= Steven Tan =

Singaporean footballer

Steven Tan Teng Chuan (born 28 December 1970) is a Singaporean former footballer who played for the Singapore national team during the 1990s as a striker.

He was best known for coming off the bench as a substitute and scoring the all-important goals during the Malaysia Cup season, earning himself the nickname of the "Super Steve" or "Super sub". He was part of the squad which won the Malaysia Cup in the 1994 FAM League season.

== Coaching career ==
On 6 January 2011, Tan was appointed as the head coach of Tampines Rovers FC for the 2011 S-League season replacing Vorawan Chitavanich who moved up to become the club technical director. Tampines Rovers won the league in 2011. Tan held this role until August 2012, where he was replaced by Tay Peng Kee after a series of poor results.

Tan is the head coach of Temasek Polytechnic's and Anglo-Chinese School's football team. He is also the technical director of the F-17 Football Academy.
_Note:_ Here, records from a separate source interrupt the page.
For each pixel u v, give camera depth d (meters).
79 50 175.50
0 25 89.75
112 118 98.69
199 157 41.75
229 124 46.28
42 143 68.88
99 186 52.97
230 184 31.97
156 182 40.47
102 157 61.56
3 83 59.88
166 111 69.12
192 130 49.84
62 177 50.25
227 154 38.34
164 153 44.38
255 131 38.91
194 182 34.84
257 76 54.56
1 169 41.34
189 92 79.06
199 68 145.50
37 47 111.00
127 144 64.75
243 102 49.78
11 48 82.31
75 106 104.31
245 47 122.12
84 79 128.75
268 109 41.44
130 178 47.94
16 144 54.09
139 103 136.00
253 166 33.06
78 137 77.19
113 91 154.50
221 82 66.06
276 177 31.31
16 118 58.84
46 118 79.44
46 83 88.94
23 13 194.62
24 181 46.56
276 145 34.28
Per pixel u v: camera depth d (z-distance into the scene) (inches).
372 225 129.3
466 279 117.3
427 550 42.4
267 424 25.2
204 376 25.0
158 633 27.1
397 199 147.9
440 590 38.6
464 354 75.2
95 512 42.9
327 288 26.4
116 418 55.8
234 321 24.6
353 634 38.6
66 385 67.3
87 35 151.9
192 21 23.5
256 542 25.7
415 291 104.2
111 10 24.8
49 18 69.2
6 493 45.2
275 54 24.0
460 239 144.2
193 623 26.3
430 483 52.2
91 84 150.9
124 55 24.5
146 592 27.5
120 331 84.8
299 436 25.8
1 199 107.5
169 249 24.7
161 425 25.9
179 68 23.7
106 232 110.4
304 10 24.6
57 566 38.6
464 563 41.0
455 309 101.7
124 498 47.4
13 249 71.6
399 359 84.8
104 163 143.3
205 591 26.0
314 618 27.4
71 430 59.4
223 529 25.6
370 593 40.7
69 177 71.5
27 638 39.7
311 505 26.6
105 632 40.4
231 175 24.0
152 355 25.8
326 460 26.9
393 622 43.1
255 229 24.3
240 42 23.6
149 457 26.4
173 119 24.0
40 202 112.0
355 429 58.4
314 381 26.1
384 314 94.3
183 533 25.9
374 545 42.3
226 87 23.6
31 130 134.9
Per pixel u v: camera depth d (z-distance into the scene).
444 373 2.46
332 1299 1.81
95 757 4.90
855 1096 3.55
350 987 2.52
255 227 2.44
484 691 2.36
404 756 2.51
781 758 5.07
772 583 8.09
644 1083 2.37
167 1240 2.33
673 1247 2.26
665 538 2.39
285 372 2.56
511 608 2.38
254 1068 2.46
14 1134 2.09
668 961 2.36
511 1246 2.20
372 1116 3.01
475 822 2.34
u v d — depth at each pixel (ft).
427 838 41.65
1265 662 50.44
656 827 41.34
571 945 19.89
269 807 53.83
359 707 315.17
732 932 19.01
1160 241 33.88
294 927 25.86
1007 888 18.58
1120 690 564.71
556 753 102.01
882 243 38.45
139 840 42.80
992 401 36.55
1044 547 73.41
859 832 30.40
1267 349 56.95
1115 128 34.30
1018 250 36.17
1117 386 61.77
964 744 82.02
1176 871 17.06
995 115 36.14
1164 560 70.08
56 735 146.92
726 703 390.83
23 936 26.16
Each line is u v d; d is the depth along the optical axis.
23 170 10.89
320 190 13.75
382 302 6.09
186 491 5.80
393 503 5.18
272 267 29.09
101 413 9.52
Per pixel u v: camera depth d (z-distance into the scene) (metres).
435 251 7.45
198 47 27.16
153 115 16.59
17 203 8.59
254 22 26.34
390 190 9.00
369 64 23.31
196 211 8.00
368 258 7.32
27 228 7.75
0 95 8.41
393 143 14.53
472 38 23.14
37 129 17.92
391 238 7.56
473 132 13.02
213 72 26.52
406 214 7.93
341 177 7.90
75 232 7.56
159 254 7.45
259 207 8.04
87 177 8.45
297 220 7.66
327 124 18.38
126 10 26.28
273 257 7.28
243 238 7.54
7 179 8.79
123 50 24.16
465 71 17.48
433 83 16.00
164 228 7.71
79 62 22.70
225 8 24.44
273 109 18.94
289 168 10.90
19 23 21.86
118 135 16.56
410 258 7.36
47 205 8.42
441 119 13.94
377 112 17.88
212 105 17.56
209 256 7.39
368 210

In 2016, Tan became the head coach of the ActiveSG Football Academy’s programme at Kallang Cricket Field.

Under the helms of Tan, newly promoted Singapore Cricket Club finished the 2023 Singapore Football League 1 (SFL 1) season in 4th position and reached the semi-finals of FA Cup.
Tan was eventually nominated for SFL1 Coach Of The Year 2023.

Tan's Singapore Cricket Club finished in 2nd place for the 2024 SFL 1 season and won the Coach of the Year award during the Amateur Leagues Awards Night 2024.

== Personal life ==
Tan has three daughters and a son, Marc Ryan Tan, who is also a footballer.